_WORK REQUIRED_: Your task is to transcribe the lines from the start of the data below through the line containing "9: (119, 367)", inclusive, exactly as they stand and without the pictures.

_RECORD EXCERPTS_:
────
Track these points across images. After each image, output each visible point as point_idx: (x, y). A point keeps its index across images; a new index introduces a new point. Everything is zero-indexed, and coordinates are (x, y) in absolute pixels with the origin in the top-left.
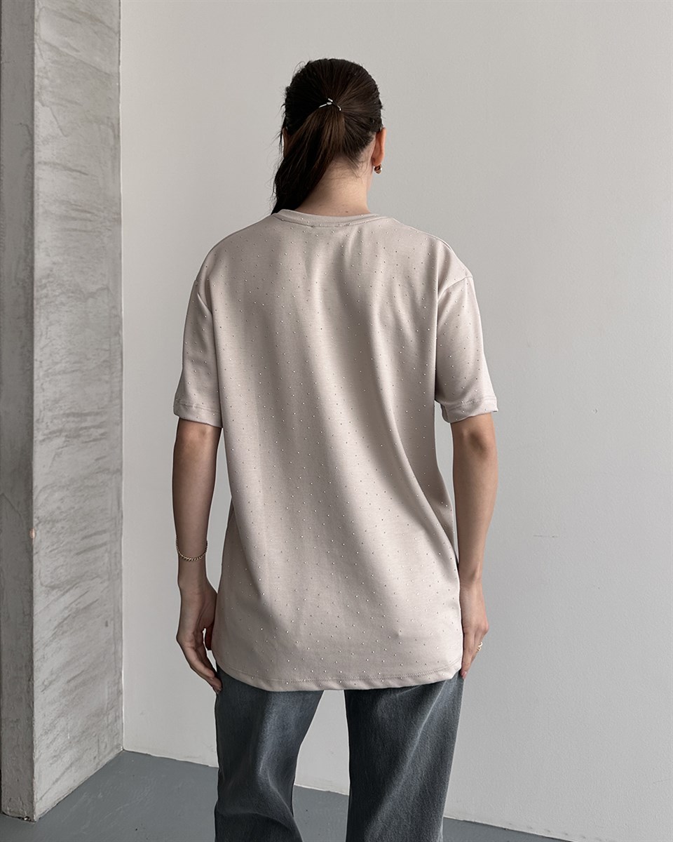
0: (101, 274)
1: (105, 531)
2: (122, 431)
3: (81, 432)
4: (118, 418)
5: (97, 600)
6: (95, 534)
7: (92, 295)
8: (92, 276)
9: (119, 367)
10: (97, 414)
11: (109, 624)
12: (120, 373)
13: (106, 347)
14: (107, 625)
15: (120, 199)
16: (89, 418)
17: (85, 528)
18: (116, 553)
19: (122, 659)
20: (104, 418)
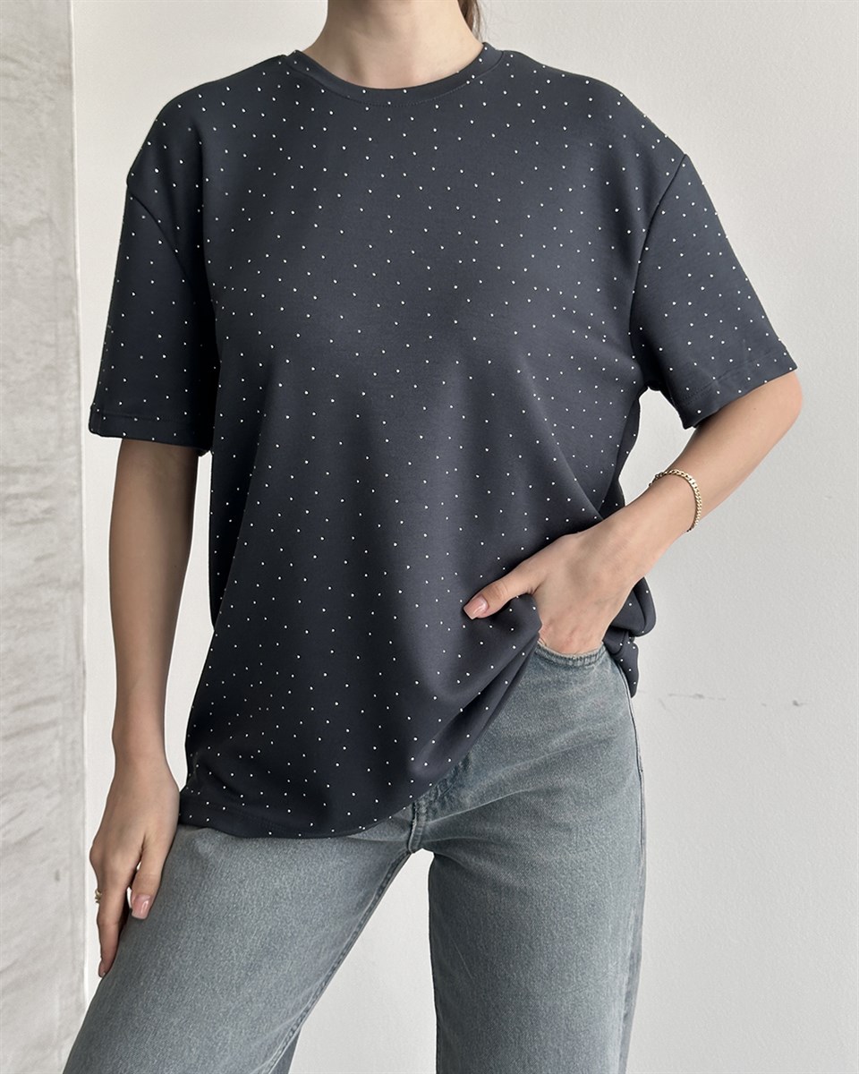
0: (38, 190)
1: (53, 699)
2: (81, 507)
3: (9, 504)
4: (75, 483)
5: (40, 829)
6: (36, 702)
7: (22, 231)
8: (22, 192)
9: (75, 381)
10: (37, 470)
11: (61, 877)
12: (74, 394)
13: (49, 338)
14: (57, 878)
15: (69, 35)
16: (22, 478)
17: (18, 689)
18: (73, 742)
19: (84, 944)
20: (49, 480)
────
_SOLUTION TO THE EXERCISE_:
Track these points across images. After each image, output each visible point as point_idx: (x, y). A point keeps its index across images; a new index introduces a new point. Everything is zero-indexed, and coordinates are (x, y) in absolute pixels with the origin in the top-left.
0: (101, 274)
1: (105, 531)
2: (122, 431)
3: (81, 432)
4: (118, 418)
5: (97, 600)
6: (95, 534)
7: (92, 295)
8: (92, 276)
9: (119, 367)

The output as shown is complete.